You can also call methods and query/set fields in Java objects in a
very natural way. No more stuff like

env->CallVoidMethod(env->GetMethodID(env->FindClass("my/JavaClass"),
"printMessage", "(Ljava/lang/String;)V"), myJavaClassInstance,
env->NewStringUTF("What a pain"));
if (env->ExceptionOccured()) { // care about it }

More like:

myJavaClassInstance.printMessage("Neat!");

(possible exception is auto-thrown to appropriate handler. no need to
care.)

Of course, this comes at the cost of a small performance and memory
footprint penalty.

There are already products available that also provide this, but most
of them are targeted at legacy system integration, and all are
proprietary AFAIK (boy are they expensive.) I did it because I needed
it, because it is easy to generate the stub classes using a DocTranslet,
and last not least because it was fun.

"Intersections interesting I find" =P

                      One of the things that bothers me is that
cp-tools has a number of modules I'd like to distribute together under
a single build system, i.e. a cp-tools.jar and related scripts for
example.  Do I move gjdoc into cvsroot/cp-tools/cp-tools as originally
intended or is there another solution?

Sorry, I don't remember the previous discussion.

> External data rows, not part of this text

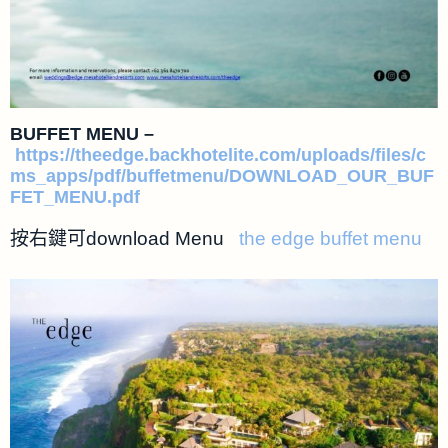
BUFFET MENU –
https://theedge.backhotelite.com/uploads/files/c
ms_apps/pdf/buffetmenu/DOWNLOAD_OUR_BUF
FET_MENU.pdf
按右鍵可download Menu
the edge buffet menu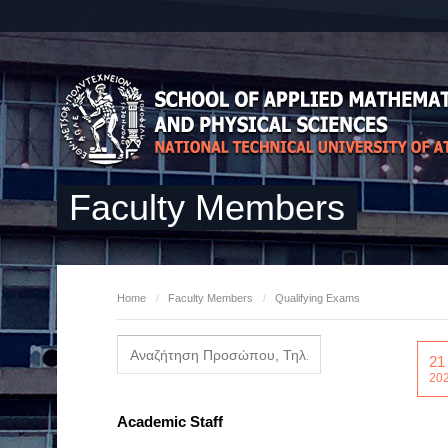
Faculty Members
Home
/
Faculty Members
/
Qualifying Exams
21
20
Academic Staff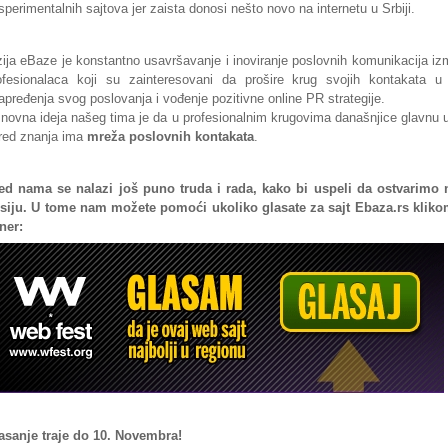
sperimentalnih sajtova jer zaista donosi nešto novo na internetu u Srbiji.
zija eBaze je konstantno usavršavanje i inoviranje poslovnih komunikacija i
ofesionalaca koji su zainteresovani da prošire krug svojih kontakata u 
apređenja svog poslovanja i vođenje pozitivne online PR strategije.
novna ideja našeg tima je da u profesionalnim krugovima današnjice glavnu 
red znanja ima
mreža poslovnih kontakata
.
ed nama se nalazi još puno truda i rada, kako bi uspeli da ostvarimo 
siju. U tome nam možete pomoći ukoliko glasate za sajt Ebaza.rs kliko
ner:
asanje traje do 10. Novembra!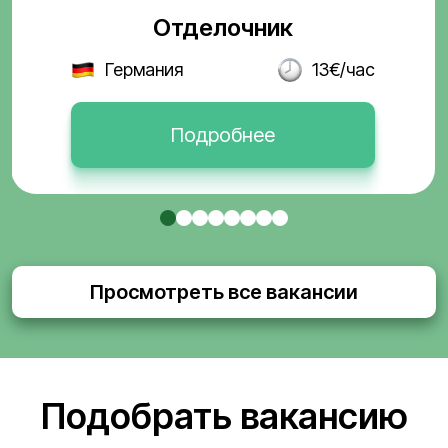
Отделочник
Германия
13€/час
Подробнее
Просмотреть все вакансии
Подобрать вакансию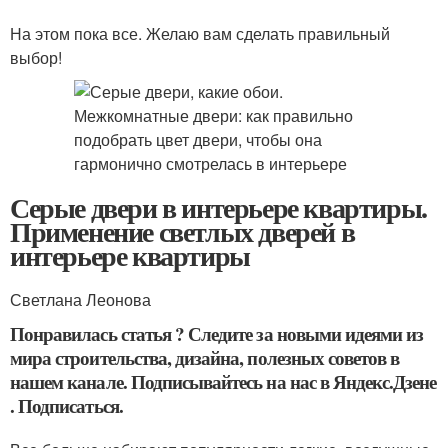
На этом пока все. Желаю вам сделать правильный
выбор!
Серые двери в интерьере квартиры.
Применение светлых дверей в
интерьере квартиры
Светлана Леонова
Понравилась статья ? Следите за новыми идеями из
мира строительства, дизайна, полезных советов в
нашем канале. Подписывайтесь на нас в Яндекс.Дзене
. Подписаться.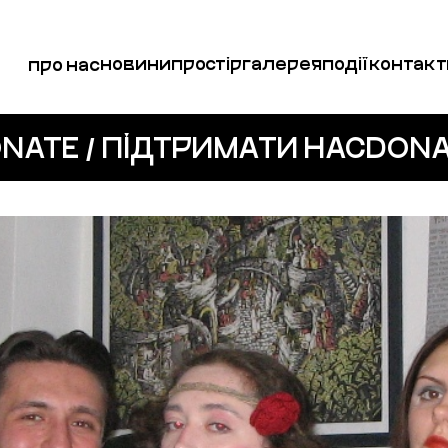
новини
простір
галерея
події
контакт
про нас
NATE / ПІДТРИМАТИ НАС
DONA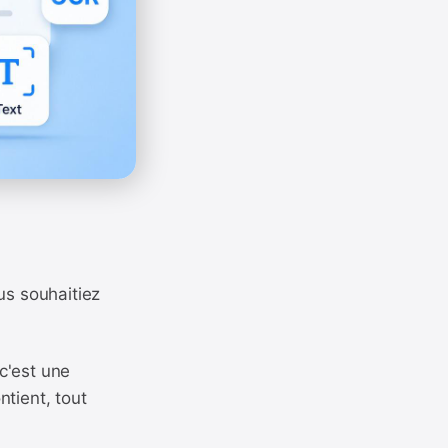
us souhaitiez
c'est une
ntient, tout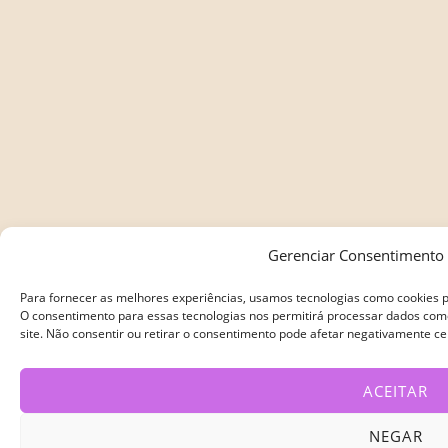
Gerenciar Consentimento 
Para fornecer as melhores experiências, usamos tecnologias como cookies p
O consentimento para essas tecnologias nos permitirá processar dados co
site. Não consentir ou retirar o consentimento pode afetar negativamente ce
ACEITAR
NEGAR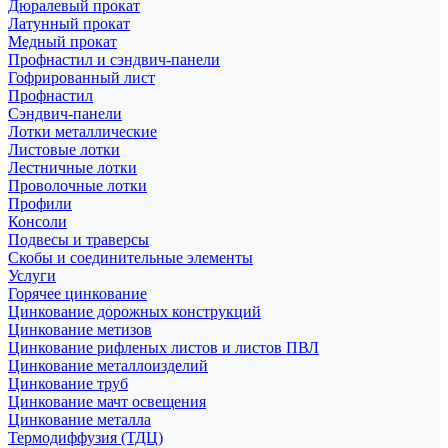
Дюралевый прокат
Латунный прокат
Медный прокат
Профнастил и сэндвич-панели
Гофрированный лист
Профнастил
Сэндвич-панели
Лотки металлические
Листовые лотки
Лестничные лотки
Проволочные лотки
Профили
Консоли
Подвесы и траверсы
Скобы и соединительные элементы
Услуги
Горячее цинкование
Цинкование дорожных конструкций
Цинкование метизов
Цинкование рифленых листов и листов ПВЛ
Цинкование металлоизделий
Цинкование труб
Цинкование мачт освещения
Цинкование металла
Термодиффузия (ТДЦ)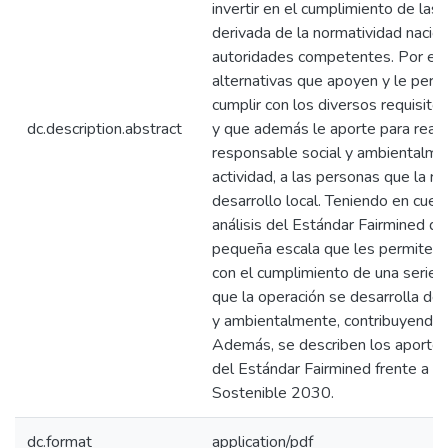
invertir en el cumplimiento de las
derivada de la normatividad nacion
autoridades competentes. Por est
alternativas que apoyen y le perm
cumplir con los diversos requisitos
dc.description.abstract
y que además le aporte para reali
responsable social y ambientalme
actividad, a las personas que la rea
desarrollo local. Teniendo en cuent
análisis del Estándar Fairmined di
pequeña escala que les permite a
con el cumplimiento de una serie 
que la operación se desarrolla de
y ambientalmente, contribuyendo a
Además, se describen los aportes 
del Estándar Fairmined frente a l
Sostenible 2030.
dc.format
application/pdf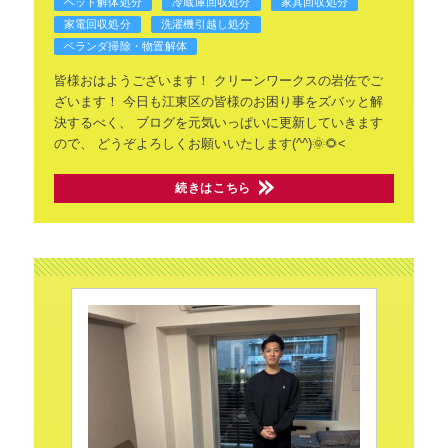
ベッド解体処分
冷蔵庫回収処分
家具回収処分
家電回収処分
洗濯機引越し処分
ベランダ掃除・物置解体
皆様おはようございます！
クリーンワークスの岩佐でご
ざいます！
今日も江東区の皆様のお困り事をズバッと解
決するべく、
ブログを元気いっぱいに更新していきます
ので、
どうぞよろしくお願いいたします(^^)🌞🌻<
続きはこちら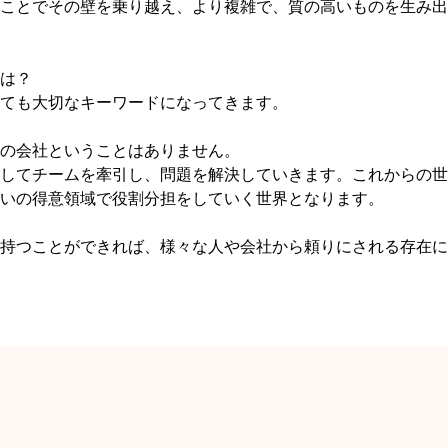
ことでその壁を乗り越え、より複雑で、質の高いものを生み出
は？
ても大切なキーワードになってきます。
の会社ということはありません。
してチームを牽引し、問題を解決していきます。これからの世
いの得意領域で役割分担をしていく世界となります。
持つことができれば、様々な人や会社から頼りにされる存在に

Can you point me to some
archived mails?

While Gjdoc works fine as a bytecode application, I'd like to maintain
gcj compilability. But it's a pain to use gcj with ant, so I originally
planned to create an autoconf/automake based build for gjdoc in the next
step, works quiet well for LibxmlJ. Wouldn't this conflict with the other
cp-tools, which are ant-based?

I don't have a strong opinion about this, but I am quiet comfortable with
the status quo - i.e. the ability to download, compile and use gjdoc alone.
This enables me to tweak the build process as I seem fit. But if there are
good reasons for merging the modules, I'm probably easy to convince.